Stored data entries
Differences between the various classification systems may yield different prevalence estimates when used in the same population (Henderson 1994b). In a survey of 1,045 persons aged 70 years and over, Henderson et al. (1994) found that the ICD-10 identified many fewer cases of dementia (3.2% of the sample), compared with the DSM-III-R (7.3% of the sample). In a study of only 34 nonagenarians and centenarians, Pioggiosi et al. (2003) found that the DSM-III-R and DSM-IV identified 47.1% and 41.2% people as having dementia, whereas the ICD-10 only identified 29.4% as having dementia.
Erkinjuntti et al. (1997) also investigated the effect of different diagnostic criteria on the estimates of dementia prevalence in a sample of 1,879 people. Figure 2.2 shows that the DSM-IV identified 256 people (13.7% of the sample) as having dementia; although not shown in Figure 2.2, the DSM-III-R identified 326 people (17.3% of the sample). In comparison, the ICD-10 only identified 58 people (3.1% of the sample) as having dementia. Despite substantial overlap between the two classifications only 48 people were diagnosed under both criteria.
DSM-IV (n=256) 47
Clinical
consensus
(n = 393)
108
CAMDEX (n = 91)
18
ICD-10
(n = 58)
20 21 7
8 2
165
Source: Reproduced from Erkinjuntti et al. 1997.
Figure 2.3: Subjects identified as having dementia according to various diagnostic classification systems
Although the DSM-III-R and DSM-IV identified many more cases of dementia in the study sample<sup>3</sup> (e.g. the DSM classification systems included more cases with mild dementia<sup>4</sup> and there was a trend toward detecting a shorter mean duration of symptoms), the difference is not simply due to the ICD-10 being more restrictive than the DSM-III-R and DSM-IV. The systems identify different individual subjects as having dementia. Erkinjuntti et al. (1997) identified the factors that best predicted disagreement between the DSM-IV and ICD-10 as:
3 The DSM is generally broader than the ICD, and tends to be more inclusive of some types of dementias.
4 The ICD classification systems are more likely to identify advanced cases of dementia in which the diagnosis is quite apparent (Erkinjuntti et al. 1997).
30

● **TRY IT**
All of the records above are to be returned exactly as they stand.

● **SOLVED EXERCISE**
Differences between the various classification systems may yield different prevalence estimates when used in the same population (Henderson 1994b). In a survey of 1,045 persons aged 70 years and over, Henderson et al. (1994) found that the ICD-10 identified many fewer cases of dementia (3.2% of the sample), compared with the DSM-III-R (7.3% of the sample). In a study of only 34 nonagenarians and centenarians, Pioggiosi et al. (2003) found that the DSM-III-R and DSM-IV identified 47.1% and 41.2% people as having dementia, whereas the ICD-10 only identified 29.4% as having dementia.
Erkinjuntti et al. (1997) also investigated the effect of different diagnostic criteria on the estimates of dementia prevalence in a sample of 1,879 people. Figure 2.2 shows that the DSM-IV identified 256 people (13.7% of the sample) as having dementia; although not shown in Figure 2.2, the DSM-III-R identified 326 people (17.3% of the sample). In comparison, the ICD-10 only identified 58 people (3.1% of the sample) as having dementia. Despite substantial overlap between the two classifications only 48 people were diagnosed under both criteria.
DSM-IV (n=256) 47
Clinical
consensus
(n = 393)
108
CAMDEX (n = 91)
18
ICD-10
(n = 58)
20 21 7
8 2
165
Source: Reproduced from Erkinjuntti et al. 1997.
Figure 2.3: Subjects identified as having dementia according to various diagnostic classification systems
Although the DSM-III-R and DSM-IV identified many more cases of dementia in the study sample<sup>3</sup> (e.g. the DSM classification systems included more cases with mild dementia<sup>4</sup> and there was a trend toward detecting a shorter mean duration of symptoms), the difference is not simply due to the ICD-10 being more restrictive than the DSM-III-R and DSM-IV. The systems identify different individual subjects as having dementia. Erkinjuntti et al. (1997) identified the factors that best predicted disagreement between the DSM-IV and ICD-10 as:
3 The DSM is generally broader than the ICD, and tends to be more inclusive of some types of dementias.
4 The ICD classification systems are more likely to identify advanced cases of dementia in which the diagnosis is quite apparent (Erkinjuntti et al. 1997).
30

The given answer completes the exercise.